Questions fréquentes

Qu'est-ce que la péremption d'instance ?
La péremption d'instance est une sanction procédurale qui éteint l'instance lorsque les parties n'accomplissent aucune diligence pendant un délai de deux ans. En l'espèce, l'instance d'appel a été déclarée périmée car Mme [V] n'a pas agi pendant plus de deux ans après la radiation.
Comment éviter la péremption après une radiation ?
Pour éviter la péremption, il faut accomplir des diligences interruptives, comme des actes de procédure ou des demandes de réenrôlement, dans le délai de deux ans. Dans cette affaire, Mme [V] n'a pas effectué de telles diligences, ce qui a conduit à la péremption.
Quel est le délai de péremption après une radiation ?
Le délai de péremption est de deux ans à compter de la notification de la décision de radiation. Ici, la radiation a été ordonnée le 16 novembre 2023, et le réenrôlement a été demandé le 10 février 2026, soit plus de deux ans après, sans diligence de l'appelante.
Que se passe-t-il si l'instance est périmée ?
Si l'instance est périmée, elle est éteinte et le jugement frappé d'appel acquiert force de chose jugée.
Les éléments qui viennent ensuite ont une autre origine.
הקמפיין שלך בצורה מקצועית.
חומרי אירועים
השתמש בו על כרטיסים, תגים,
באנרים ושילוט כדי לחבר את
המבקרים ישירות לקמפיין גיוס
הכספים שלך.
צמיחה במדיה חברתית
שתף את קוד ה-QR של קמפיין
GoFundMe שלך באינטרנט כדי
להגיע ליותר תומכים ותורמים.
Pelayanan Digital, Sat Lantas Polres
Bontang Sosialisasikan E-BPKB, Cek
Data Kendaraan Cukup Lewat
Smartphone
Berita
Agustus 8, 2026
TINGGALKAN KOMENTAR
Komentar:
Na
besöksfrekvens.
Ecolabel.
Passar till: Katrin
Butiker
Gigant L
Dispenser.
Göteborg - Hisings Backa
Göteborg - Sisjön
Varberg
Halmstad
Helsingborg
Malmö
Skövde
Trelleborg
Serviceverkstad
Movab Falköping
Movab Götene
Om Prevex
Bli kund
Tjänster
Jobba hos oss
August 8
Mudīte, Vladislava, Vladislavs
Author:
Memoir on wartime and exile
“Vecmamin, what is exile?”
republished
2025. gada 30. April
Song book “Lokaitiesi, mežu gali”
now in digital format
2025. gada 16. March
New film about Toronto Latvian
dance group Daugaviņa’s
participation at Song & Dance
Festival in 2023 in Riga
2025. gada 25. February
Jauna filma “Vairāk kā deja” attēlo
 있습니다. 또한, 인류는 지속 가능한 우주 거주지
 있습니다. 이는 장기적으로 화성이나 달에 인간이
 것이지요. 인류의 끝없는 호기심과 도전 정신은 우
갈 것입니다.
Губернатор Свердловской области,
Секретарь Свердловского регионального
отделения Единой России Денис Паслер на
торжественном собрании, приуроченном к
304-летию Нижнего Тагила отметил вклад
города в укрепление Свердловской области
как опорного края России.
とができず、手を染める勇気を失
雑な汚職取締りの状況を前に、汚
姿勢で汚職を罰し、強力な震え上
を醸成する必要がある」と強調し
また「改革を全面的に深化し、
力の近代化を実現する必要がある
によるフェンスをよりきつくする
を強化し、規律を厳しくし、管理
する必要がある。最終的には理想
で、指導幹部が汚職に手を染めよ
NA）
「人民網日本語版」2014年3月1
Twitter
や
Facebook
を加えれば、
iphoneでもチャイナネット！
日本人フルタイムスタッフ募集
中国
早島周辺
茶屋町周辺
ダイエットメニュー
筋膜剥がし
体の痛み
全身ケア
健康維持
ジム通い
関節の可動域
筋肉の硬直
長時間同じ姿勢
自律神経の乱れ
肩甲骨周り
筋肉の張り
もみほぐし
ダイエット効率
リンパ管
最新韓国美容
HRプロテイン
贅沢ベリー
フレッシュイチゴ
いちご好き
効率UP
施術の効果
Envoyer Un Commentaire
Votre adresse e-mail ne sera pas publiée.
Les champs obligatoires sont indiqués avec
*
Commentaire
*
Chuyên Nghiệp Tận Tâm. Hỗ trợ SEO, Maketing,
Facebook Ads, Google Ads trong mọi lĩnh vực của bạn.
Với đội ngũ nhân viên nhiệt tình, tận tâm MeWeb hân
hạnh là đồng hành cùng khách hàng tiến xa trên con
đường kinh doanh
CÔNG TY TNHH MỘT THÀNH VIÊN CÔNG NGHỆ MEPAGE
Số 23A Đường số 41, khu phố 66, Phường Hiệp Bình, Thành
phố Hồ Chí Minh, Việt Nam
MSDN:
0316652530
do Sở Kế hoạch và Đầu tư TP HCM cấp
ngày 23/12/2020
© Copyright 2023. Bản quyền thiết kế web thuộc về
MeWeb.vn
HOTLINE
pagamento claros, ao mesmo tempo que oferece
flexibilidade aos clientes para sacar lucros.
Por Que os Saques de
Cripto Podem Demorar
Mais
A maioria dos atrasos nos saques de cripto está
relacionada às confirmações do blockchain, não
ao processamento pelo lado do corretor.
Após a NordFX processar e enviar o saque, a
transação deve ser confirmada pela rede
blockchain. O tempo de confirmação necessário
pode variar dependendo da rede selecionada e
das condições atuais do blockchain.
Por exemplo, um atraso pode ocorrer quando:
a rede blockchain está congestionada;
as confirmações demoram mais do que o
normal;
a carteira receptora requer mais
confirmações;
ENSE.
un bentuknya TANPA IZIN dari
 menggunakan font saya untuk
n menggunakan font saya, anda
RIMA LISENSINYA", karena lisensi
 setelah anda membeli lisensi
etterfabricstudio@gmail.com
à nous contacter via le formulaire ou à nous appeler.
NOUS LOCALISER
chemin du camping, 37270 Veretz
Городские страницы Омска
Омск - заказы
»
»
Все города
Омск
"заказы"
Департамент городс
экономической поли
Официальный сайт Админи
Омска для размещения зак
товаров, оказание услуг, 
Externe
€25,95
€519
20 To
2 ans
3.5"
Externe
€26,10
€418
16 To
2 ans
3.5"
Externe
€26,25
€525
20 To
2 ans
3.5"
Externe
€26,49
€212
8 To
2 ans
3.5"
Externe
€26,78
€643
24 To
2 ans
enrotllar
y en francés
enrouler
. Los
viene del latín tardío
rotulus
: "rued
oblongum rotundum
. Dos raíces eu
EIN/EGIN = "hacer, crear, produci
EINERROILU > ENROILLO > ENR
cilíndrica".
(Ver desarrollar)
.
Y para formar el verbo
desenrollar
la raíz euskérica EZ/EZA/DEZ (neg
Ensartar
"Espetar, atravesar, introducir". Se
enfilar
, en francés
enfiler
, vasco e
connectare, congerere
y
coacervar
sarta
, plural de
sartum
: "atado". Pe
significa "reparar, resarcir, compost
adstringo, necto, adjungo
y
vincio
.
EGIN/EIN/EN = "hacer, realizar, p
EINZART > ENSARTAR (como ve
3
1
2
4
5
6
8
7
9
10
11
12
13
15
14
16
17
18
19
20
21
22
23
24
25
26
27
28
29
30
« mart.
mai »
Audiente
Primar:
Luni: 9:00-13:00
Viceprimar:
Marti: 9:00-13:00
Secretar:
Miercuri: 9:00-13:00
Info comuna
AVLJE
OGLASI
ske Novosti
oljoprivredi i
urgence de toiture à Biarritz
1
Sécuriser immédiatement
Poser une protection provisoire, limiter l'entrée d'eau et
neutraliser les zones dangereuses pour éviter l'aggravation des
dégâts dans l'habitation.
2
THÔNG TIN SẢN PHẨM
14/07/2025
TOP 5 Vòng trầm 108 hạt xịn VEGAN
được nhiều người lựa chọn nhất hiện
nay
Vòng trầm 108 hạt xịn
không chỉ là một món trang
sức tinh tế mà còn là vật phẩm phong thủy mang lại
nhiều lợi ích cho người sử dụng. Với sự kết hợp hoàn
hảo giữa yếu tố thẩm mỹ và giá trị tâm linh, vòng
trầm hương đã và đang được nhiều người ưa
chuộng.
Dans cette affaire, la péremption a été constatée, ce qui rend le jugement du tribunal de commerce définitif.
Le liquidateur judiciaire peut-il relancer l'affaire ?
Le liquidateur judiciaire peut demander le réenrôlement, mais cela ne constitue pas une diligence de l'appelante. En l'espèce, l'intervention du liquidateur n'a pas interrompu le délai de péremption, car seule l'appelante devait agir.
Quels sont les effets de la péremption sur le jugement initial ?
La péremption de l'instance d'appel confère au jugement initial la force de chose jugée. Ainsi, les condamnations prononcées par le tribunal de commerce deviennent définitives.